Les environnements naturels sont le résultat de multiples processus écologiques et socio-économiques. L’érosion, les politiques d’appropriation et d’utilisation des sols, les systèmes de production et d’échanges les façonnent en profondeur. L’homme ne craint plus les forces de la Nature mais les effets de sa propre action. Le rôle des scientifiques est d’analyser ces processus pour les comprendre et alerter les consciences, mais il faut souvent des médiations pour que nous saisissions réellement la portée de leur message. Les artistes ont joué et continuent de jouer aujourd’hui ce rôle de médiateur des phénomènes sociaux qui agitent nos sociétés au travers de leurs oeuvres et de leurs recherches formelles. Notre perception et notre vision des paysages naturels ont ainsi été influencées de tout temps par les représentations artistiques contribuant à former « une anthropologie de la nature ». Le photographe participe aussi à une écologie du paysage en montrant des paysages transformés et en adaptant de manière originale ses techniques à l’objet de sa quête.

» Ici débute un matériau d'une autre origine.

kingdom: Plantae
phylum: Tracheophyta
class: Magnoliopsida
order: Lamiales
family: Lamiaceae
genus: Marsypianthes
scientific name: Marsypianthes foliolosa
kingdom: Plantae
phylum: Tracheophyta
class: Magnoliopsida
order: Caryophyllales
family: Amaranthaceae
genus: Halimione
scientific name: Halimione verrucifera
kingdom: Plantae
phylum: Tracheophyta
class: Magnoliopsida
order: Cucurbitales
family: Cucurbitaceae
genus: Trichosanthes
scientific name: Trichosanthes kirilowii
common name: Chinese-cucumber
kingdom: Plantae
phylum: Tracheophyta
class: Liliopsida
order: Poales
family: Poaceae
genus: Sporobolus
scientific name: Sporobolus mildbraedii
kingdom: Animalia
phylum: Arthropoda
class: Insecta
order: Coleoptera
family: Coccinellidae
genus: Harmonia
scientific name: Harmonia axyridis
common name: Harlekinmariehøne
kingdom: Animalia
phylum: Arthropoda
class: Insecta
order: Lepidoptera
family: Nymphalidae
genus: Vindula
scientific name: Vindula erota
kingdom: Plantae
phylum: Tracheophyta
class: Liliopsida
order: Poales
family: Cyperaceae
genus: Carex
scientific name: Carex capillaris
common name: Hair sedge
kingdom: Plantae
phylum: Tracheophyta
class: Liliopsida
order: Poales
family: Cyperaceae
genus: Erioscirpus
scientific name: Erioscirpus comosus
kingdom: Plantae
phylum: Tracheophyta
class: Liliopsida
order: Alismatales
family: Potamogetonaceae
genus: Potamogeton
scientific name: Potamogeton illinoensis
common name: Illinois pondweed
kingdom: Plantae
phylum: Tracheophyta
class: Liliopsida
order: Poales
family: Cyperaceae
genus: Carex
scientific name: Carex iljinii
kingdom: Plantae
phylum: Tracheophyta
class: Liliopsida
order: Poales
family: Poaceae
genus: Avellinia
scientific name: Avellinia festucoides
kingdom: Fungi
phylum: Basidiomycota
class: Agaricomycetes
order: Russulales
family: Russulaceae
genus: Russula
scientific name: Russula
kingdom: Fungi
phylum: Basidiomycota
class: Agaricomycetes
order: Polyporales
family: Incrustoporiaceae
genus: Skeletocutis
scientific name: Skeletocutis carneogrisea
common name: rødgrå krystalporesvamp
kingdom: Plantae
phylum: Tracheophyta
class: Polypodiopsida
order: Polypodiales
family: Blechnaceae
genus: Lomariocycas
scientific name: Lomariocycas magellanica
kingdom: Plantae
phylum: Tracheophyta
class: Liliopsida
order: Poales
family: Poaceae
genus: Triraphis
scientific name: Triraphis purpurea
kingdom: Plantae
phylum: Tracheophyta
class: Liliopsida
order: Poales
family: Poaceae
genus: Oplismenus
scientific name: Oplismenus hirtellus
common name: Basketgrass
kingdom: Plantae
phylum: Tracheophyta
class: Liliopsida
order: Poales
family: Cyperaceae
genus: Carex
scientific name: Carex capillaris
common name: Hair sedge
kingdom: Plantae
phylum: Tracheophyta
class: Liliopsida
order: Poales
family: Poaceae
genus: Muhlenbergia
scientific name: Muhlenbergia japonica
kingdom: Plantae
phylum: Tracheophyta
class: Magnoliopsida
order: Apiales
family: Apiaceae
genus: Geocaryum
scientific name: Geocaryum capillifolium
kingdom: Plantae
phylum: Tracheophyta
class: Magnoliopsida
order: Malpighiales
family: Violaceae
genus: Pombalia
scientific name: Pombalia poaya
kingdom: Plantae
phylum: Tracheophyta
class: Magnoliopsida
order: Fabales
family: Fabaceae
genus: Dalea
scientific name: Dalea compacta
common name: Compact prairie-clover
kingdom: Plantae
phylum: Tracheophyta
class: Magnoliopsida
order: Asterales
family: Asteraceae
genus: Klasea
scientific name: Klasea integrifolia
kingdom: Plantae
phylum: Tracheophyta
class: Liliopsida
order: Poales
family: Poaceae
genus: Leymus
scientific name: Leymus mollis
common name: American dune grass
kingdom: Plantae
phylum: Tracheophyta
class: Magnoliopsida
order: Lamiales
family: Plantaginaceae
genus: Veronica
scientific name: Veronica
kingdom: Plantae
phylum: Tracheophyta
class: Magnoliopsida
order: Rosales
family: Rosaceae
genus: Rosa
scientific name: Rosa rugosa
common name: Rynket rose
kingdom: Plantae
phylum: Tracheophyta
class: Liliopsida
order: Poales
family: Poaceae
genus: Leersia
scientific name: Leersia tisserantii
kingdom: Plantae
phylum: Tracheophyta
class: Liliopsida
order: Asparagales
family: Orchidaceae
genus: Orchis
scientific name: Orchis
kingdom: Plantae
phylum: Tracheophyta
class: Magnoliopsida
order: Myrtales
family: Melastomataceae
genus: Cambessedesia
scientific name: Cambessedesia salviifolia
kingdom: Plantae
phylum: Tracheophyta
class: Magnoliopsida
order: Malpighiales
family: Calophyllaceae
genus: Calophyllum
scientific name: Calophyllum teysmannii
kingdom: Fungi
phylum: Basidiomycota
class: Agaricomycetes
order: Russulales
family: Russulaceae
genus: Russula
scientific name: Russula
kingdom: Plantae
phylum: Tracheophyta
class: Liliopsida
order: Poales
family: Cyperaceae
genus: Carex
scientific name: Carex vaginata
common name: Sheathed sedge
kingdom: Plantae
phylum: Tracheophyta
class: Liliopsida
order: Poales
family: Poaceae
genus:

Surgissant frontalement, d’énormes troncs jonchent le sol luxuriant de la forêt tropicale du bassin du Congo et dressent leurs racines vers les frondaisons proches. Éric Guglielmi dans sa série Paradis perdu enregistre les dérèglements qui mettent en péril l’équilibre de la deuxième plus vaste forêt tropicale de la planète. Cette masse verdoyante de fougères, de lianes et d’arbres géants est gravement menacée par une industrie du bois incontrôlée, notamment la surexploitation des essences précieuses et par des grands projets agro-industriels dévastateurs comme les plantations massives de palmiers à huile à quoi s’ajoute périodiquement le fléau des incendies. Eric Guglielmi saisit les entailles qui ravagent la forêt : arbres tronçonnés, trouées des pistes. Les conséquences environnementales et sociétales sont dramatiques : forêts pillées, faune décimée, populations locales exposées à la disparition d’un mode de vie et d’une culture fondée sur l’adaptation ancestrale aux subtilités d’un biotope complexe. La surface sensible de la plaque fixe les mutations des paysages photographiés à la chambre. Les tirages au platine palladium restituent l’identité profonde de paradis végétaux en sursis. Les noirs mats et denses, les dégradés de gris soulignent la beauté mystérieuse d’un environnement mis en péril par une logique économique brutale.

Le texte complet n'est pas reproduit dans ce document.